6. Outputs the probability of deleteriousness and feature SHAP values to explain the prediction mechanistically.

> [!NOTE]
> AlphaRING-X manuscript and benchmarking data/scripts (including for classifier training/calibrating/testing) will be released soon.

## Installation

Before installation, ensure you have a Linux machine equipped with a modern NVIDIA GPU and the following:

1. [Full AlphaFold v2 genetic database](https://github.com/google-deepmind/alphafold?tab=readme-ov-file#genetic-databases)
2. [RING v4](https://biocomputingup.it/services/download/)
3. [FoldX v5.1](https://foldxsuite.crg.eu/academic-license-info)
4. [Miniconda](https://www.anaconda.com/docs/getting-started/miniconda/main)
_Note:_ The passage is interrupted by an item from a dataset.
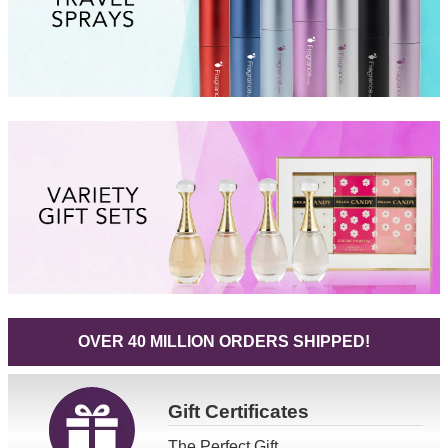
OVER 40 MILLION ORDERS SHIPPED!
Gift
Certificates
The Perfect Gift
To install AlphaRING, please do the following:

1. Create an environment for AlphaRING using Miniconda:

   ```bash
   conda create -n alpharing -c bioconda -c conda-forge python==3.10 hmmer kalign2 pdbfixer hhsuite==3.3.0 openmm==8.0.0
   ```

2. Activate the environment and install AlphaRING:

   ```bash
   conda activate alpharing
   pip install alpharing
   ```

## Usage

To predict the deleteriousness of a missense variant, activate the AlphaRING environment and execute the `alpharing` command as follows:

```bash
alpharing \
  --fasta_path=... \
  --substitutions=... \
  --output_dir=... \
  --data_dir=... \
  --ring_exe_path=... \
  --foldx_exe_path=...
```

Argument breakdown:

- `--fasta_path`: path to a FASTA file representing the wild-type protein. See [here](https://github.com/loggy01/alpharing/tree/main/tests/test_data/input/protein.fa) for an example.
- `--substitutions`: list of one or more single-residue substitutions to be individually applied to the wild-type protein. Please represent the substitutions in FoldX format, e.g., WA70Y, where W is the wild-type residue, A is the chain, 70 is the substitution position, and Y is the variant residue. For AlphaRING, the chain should always be A. If multiple substitutions are provided, please separate them with commas only, e.g., WA70Y,WA80F.
- `--output_dir`: path to the directory that will store the output. 
- `--data_dir`: path to the directory of the full AlphaFold database.
- `--ring_exe_path`: path to the RING executable. This should remain in the original installation.
- `--foldx_exe_path`: path to the FoldX executable. This should remain in the original installation.

## Downstream

AlphaRING stores the output in a subdirectory within the directory specified by `--output_dir`. The subdirectory is named after the basename of the FASTA file specified by `--fasta_path`. In addition to the default AlphaFold, RING, and FoldX outputs, the subdirectory contains the file `alpharing_scores.txt`, which summarises the feature values, deleteriousness probability, and feature SHAP values of each substitution specified by `--substitutions`.

> [!NOTE]
> For efficiency, when running a prediction, AlphaRING will check if the FASTA file specified by `--fasta_path` already has its corresponding output subdirectory with an AlphaFold relaxed model file, and, if found, will skip running AlphaFold.